Analysts were largely happy with the news. Raymond James’s Bobby Griffin reiterated a Strong Buy rating and $26 price target on the shares. He writes that the sale dovetails well with management’s strategy to focus on its flagship brands, and calls concerns that the lack of disclosure about the price is “shortsighted,” given its strong balance sheet. “Accordingly, at this point, the monetization of Cost Plus is not needed as a core part of the investment thesis and is just extra capital for an incremental accelerated share repurchase plan,” he says.

Robert W. Baird’s Peter Benedict reiterated an Outperform rating and $50 price target, writing that following the sale, Bed Bath’s “portfolio restructuring [is] seemingly complete.” He notes that some investors might have been disappointed that the release didn’t include any update for the third quarter, but overall it was good news: “With a streamlined portfolio of assets and strong balance sheet, Bed Bath has the focus and financial flexibility to drive its business transformation over the next few years.”

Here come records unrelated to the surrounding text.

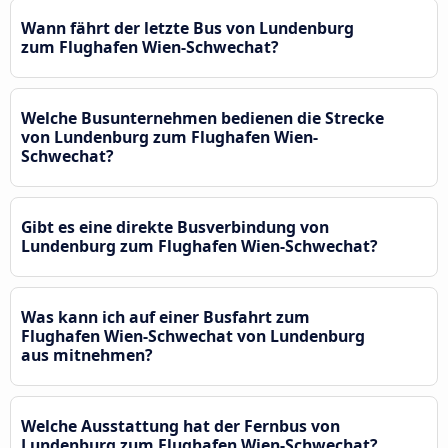
Wann fährt der letzte Bus von Lundenburg
zum Flughafen Wien-Schwechat?
Welche Busunternehmen bedienen die Strecke
von Lundenburg zum Flughafen Wien-
Schwechat?
Gibt es eine direkte Busverbindung von
Lundenburg zum Flughafen Wien-Schwechat?
Was kann ich auf einer Busfahrt zum
Flughafen Wien-Schwechat von Lundenburg
aus mitnehmen?
Welche Ausstattung hat der Fernbus von
Lundenburg zum Flughafen Wien-Schwechat?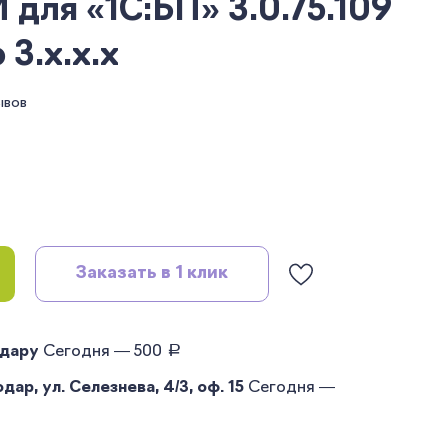
ля «1С:БП» 3.0.75.109
 3.x.x.x
ывов
Заказать в 1 клик
руб.
одару
Сегодня — 500
ар, ул. Селезнева, 4/3, оф. 15
Сегодня —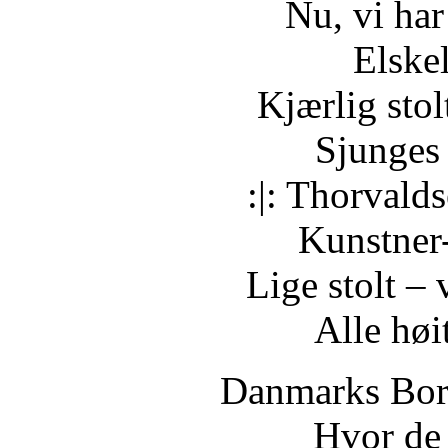
Nu, vi har
Elske
Kjærlig sto
Sjunges
:|: Thorvald
Kunstner
Lige stolt ‒
Alle høit
Danmarks Borg
Hvor de 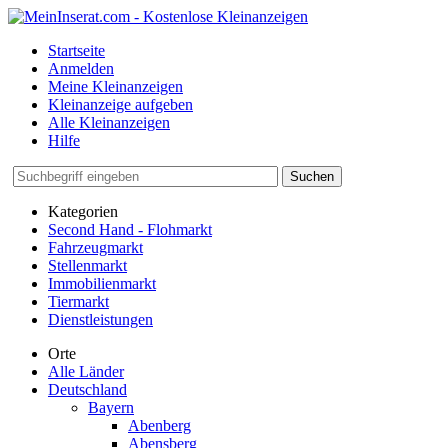
Startseite
Anmelden
Meine Kleinanzeigen
Kleinanzeige aufgeben
Alle Kleinanzeigen
Hilfe
Suchen
Kategorien
Second Hand - Flohmarkt
Fahrzeugmarkt
Stellenmarkt
Immobilienmarkt
Tiermarkt
Dienstleistungen
Orte
Alle Länder
Deutschland
Bayern
Abenberg
Abensberg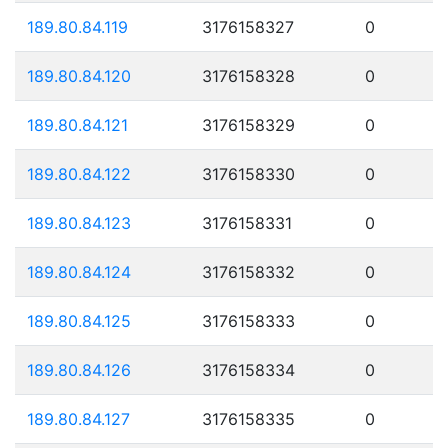
189.80.84.119
3176158327
0
189.80.84.120
3176158328
0
189.80.84.121
3176158329
0
189.80.84.122
3176158330
0
189.80.84.123
3176158331
0
189.80.84.124
3176158332
0
189.80.84.125
3176158333
0
189.80.84.126
3176158334
0
189.80.84.127
3176158335
0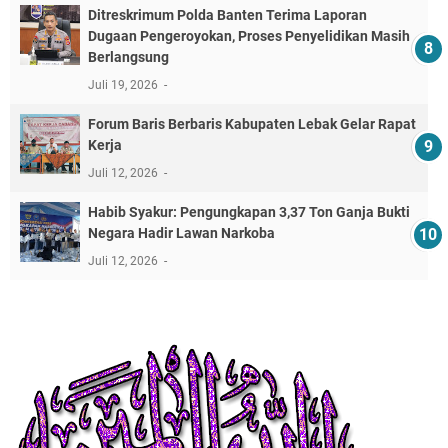
Ditreskrimum Polda Banten Terima Laporan
Dugaan Pengeroyokan, Proses Penyelidikan Masih
Berlangsung
Juli 19, 2026
Forum Baris Berbaris Kabupaten Lebak Gelar Rapat
Kerja
Juli 12, 2026
​Habib Syakur: Pengungkapan 3,37 Ton Ganja Bukti
Negara Hadir Lawan Narkoba
Juli 12, 2026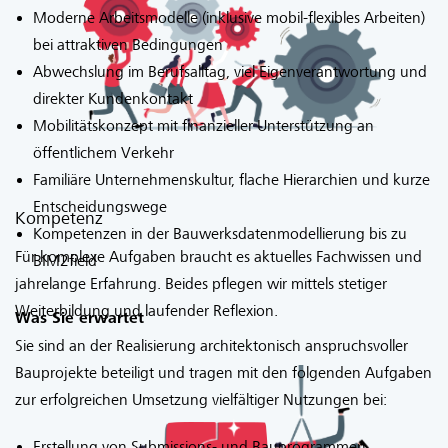
Moderne Arbeitsmodelle (inklusive mobil-flexibles Arbeiten)
bei attraktiven Bedingungen
Abwechslung im Berufsalltag, viel Eigenverantwortung und
direkter Kundenkontakt
Mobilitätskonzept mit finanzieller Unterstützung an
öffentlichem Verkehr
Familiäre Unternehmenskultur, flache Hierarchien und kurze
Entscheidungswege
Kompetenz
Kompetenzen in der Bauwerksdatenmodellierung bis zu
Für komplexe Aufgaben braucht es aktuelles Fachwissen und
BIM2field
jahrelange Erfahrung. Beides pflegen wir mittels stetiger
Weiterbildung und laufender Reflexion.
Was Sie erwartet
Sie sind an der Realisierung architektonisch anspruchsvoller
Bauprojekte beteiligt und tragen mit den folgenden Aufgaben
zur erfolgreichen Umsetzung vielfältiger Nutzungen bei:
Erstellung von Submissions- und Bauprogrammen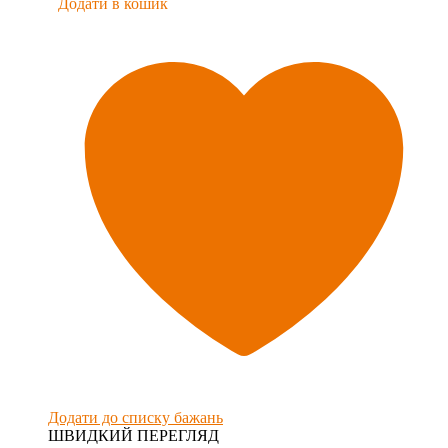
Додати в кошик
Додати до списку бажань
ШВИДКИЙ ПЕРЕГЛЯД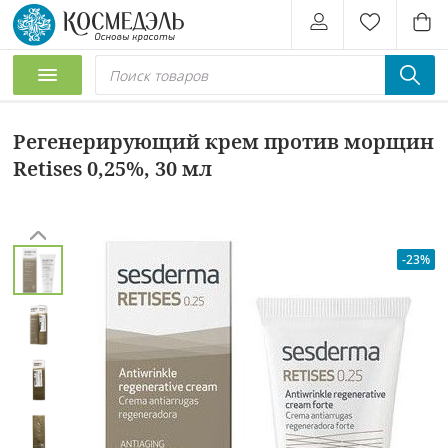
Регенерирующий крем против морщин
Retises 0,25%, 30 мл
-23%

Telsey Advisory Group’s Joseph Feldman reiterated an Outperform rating and $28 price target. He says the sale will allow Bed Bath to focus on its four key categories: home, beauty, wellness, and baby. “Looking ahead, the planned initiatives—which target merchandising, pricing, stores, supply chain, digital, and technology—should result in a smaller, but more profitable Bed Bath & Beyond by 2023.”